Readers don’t need to be told that the Tories are in an unholy mess, fighting like rats in a sack; or that nobody likes them, most people aren’t going to vote for them and there’s nothing that even the Archangel Gabriel, still less Sunak, could do to rescue them. Nor does the reader need reminding that the Tories are already trying to blame each other for the mess, and that after the next election what’s left of the party will descend into a bloody factional fight for whatever each faction takes to be the soul of Conservatism.

There. That took only about 90 words, and any more would be superfluous. For the moment the Tories and their self-inflicted wounds really don’t matter – and this, I’m afraid, our readers have understood ahead of us pundits. We keep writing about the Conservative party as if it mattered. We really must kick the habit.

We could write instead, I suppose, about Reform, and what Nigel Farage is likely to do. We can do that in 40 words. Mr Farage will play peek-a-boo for a bit longer and finally emerge in some leading role in Reform, which will inflict serious damage on the Tories but, beyond that, never amount to much because they don’t really have any policies.

And that leaves the Labour party.
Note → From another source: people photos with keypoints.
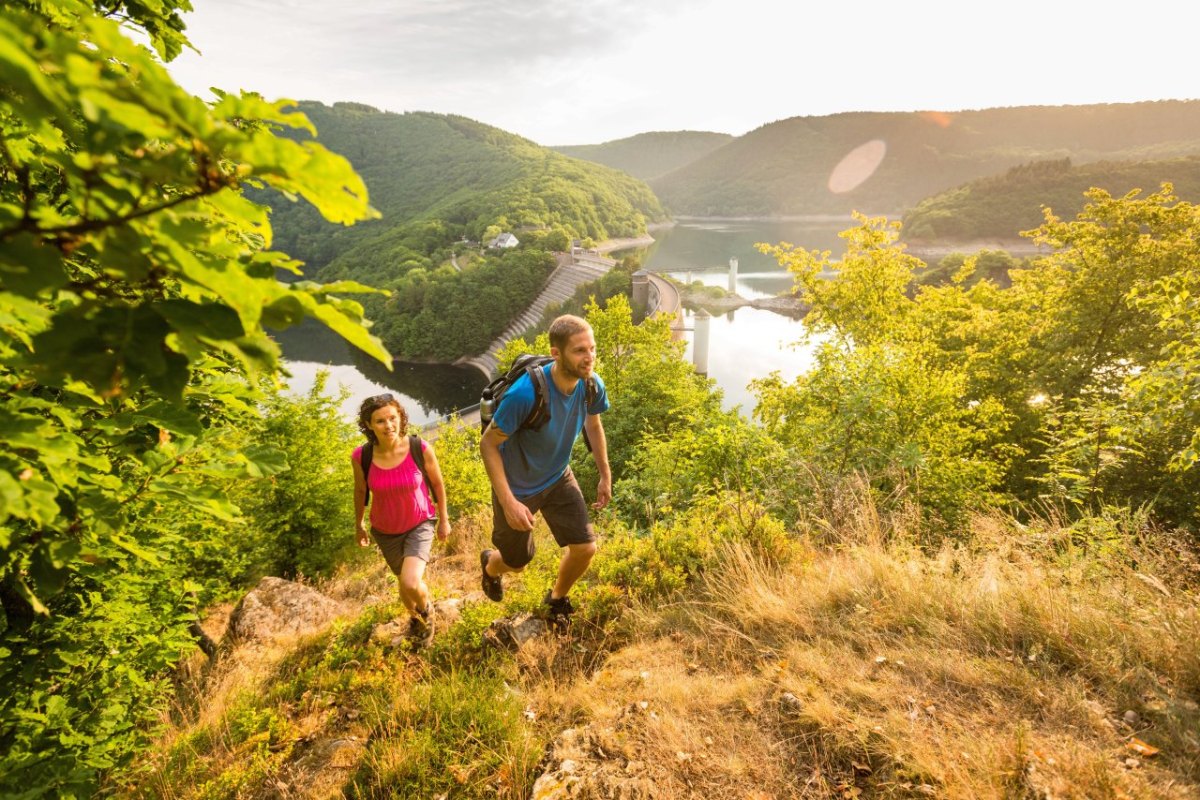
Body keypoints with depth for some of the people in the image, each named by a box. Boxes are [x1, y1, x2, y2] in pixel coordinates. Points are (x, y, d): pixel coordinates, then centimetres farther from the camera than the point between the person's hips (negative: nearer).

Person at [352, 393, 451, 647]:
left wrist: (444, 520, 2)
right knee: (406, 583, 21)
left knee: (412, 584, -21)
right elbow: (360, 490, -2)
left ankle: (426, 610, 16)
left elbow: (437, 484, -8)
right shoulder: (361, 456, -22)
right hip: (386, 531, 2)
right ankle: (415, 617, 57)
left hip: (420, 524, -2)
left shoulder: (421, 449, -25)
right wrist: (358, 524, 11)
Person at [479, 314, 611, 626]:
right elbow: (488, 444, -26)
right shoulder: (526, 392, -37)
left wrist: (606, 476, 9)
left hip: (558, 479, 4)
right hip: (517, 487, -4)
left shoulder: (592, 385, -19)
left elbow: (594, 426, 3)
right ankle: (490, 565, 55)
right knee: (517, 562, 15)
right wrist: (508, 502, -31)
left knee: (585, 548, 0)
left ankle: (557, 598, 34)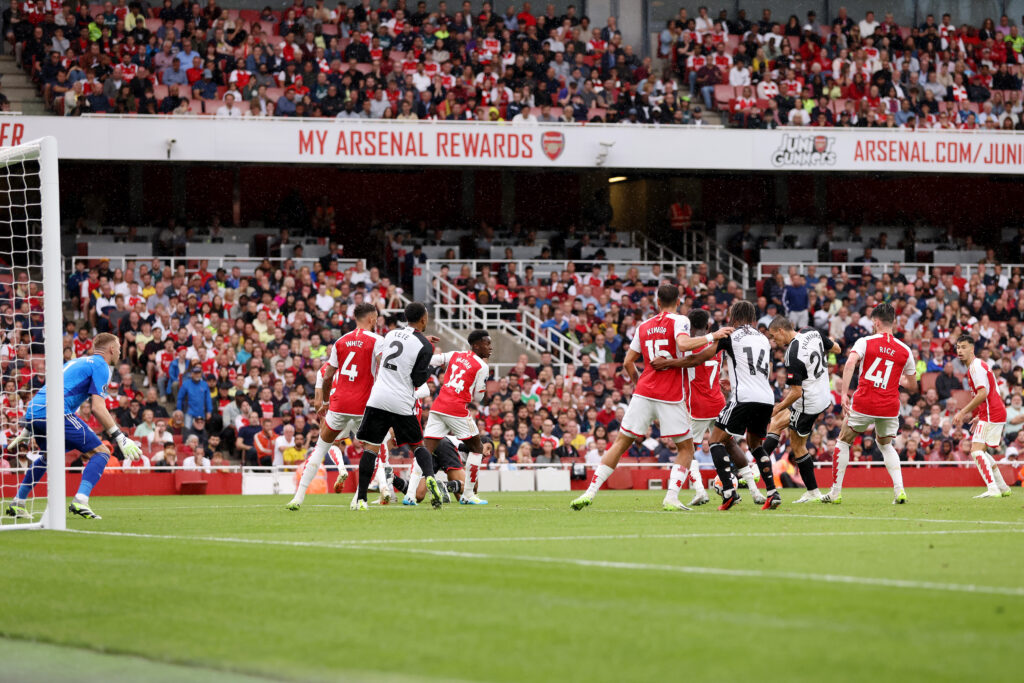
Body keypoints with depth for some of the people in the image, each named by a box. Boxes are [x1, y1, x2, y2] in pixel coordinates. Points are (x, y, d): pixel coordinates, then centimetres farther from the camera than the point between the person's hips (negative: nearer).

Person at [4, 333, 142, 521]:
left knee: (48, 455, 34)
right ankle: (79, 502, -21)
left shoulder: (77, 362, 30)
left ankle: (16, 504, 30)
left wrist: (27, 431, 37)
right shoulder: (100, 365, 4)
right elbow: (97, 408, -8)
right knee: (101, 452, -3)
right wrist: (119, 438, -7)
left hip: (32, 413, 9)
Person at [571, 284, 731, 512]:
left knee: (621, 443, 10)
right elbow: (683, 343, -22)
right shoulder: (679, 321, -2)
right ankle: (671, 498, -7)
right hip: (671, 397, -4)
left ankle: (590, 492, 2)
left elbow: (628, 362, 15)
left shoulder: (643, 327, 14)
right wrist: (711, 337, -15)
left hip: (644, 393, 4)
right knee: (686, 449, 9)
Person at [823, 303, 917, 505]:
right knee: (886, 446, 25)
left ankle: (835, 493, 15)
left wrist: (844, 394, -19)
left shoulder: (864, 342, -1)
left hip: (864, 404, -3)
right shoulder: (904, 350, 7)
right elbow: (912, 386, 14)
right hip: (890, 407, 3)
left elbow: (850, 363, -19)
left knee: (843, 443, 16)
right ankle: (899, 490, 6)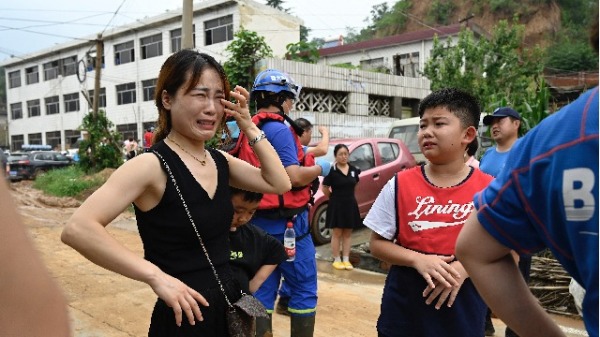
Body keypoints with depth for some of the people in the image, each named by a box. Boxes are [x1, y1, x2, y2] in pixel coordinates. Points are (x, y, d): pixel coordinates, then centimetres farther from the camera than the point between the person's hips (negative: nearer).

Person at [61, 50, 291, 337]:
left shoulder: (220, 161, 5)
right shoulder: (152, 165, -18)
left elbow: (280, 184, 5)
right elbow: (77, 229, -27)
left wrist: (249, 127, -2)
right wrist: (156, 276, -31)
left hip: (229, 306, 7)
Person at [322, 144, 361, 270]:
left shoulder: (353, 170, 3)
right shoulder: (332, 171, -12)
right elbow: (324, 188, -6)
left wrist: (348, 196, 11)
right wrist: (334, 198, 2)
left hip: (351, 204, 5)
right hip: (336, 205, -4)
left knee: (347, 234, 10)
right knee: (337, 233, 3)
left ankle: (346, 260, 17)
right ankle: (337, 260, 12)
As I’ve remarked, we commentators are bound to say that there’s more to Keir Starmer, Rachel Reeves and co. than meets the eye because what meets the eye is insufficient fuel for us: so very dreary and underwhelming. There don’t appear to be any policies worthy of the name, while the leading personalities sound like no fun at all. The best we can do for scandal is allege that Angela Rayner may have saved a few thousand pounds by deeming one house rather than another her principal home – and, really, who cares?

So if there’s more to Labour than meets the eye, what is it? ‘Ah,’ we say, ‘don’t you see? That’s exactly the point. That’s what’s so crafty. They’re keeping their powder dry.’ Then we tap our noses and explain what’s so devilishly clever here is that Labour realise that if they tell the voters their policies, the Tories will steal them/cost them/discredit them… whatever. So, ho-ho, Labour are keeping it all up their sleeve. Cunning, eh?

Well, maybe. My lifelong experience of people, politicians and parties of whom (or of which) it’s said that there’s more than meets the eye, is that there rarely is. I doubt Keir Starmer has the least idea what he’ll do in Downing Street – he just wants to be Prime Minister – while if her recent Mais Lecture is any guide, Rachel Reeves is determined only not to do anything silly.

There we are – 40 more words. Whatever shall I write next?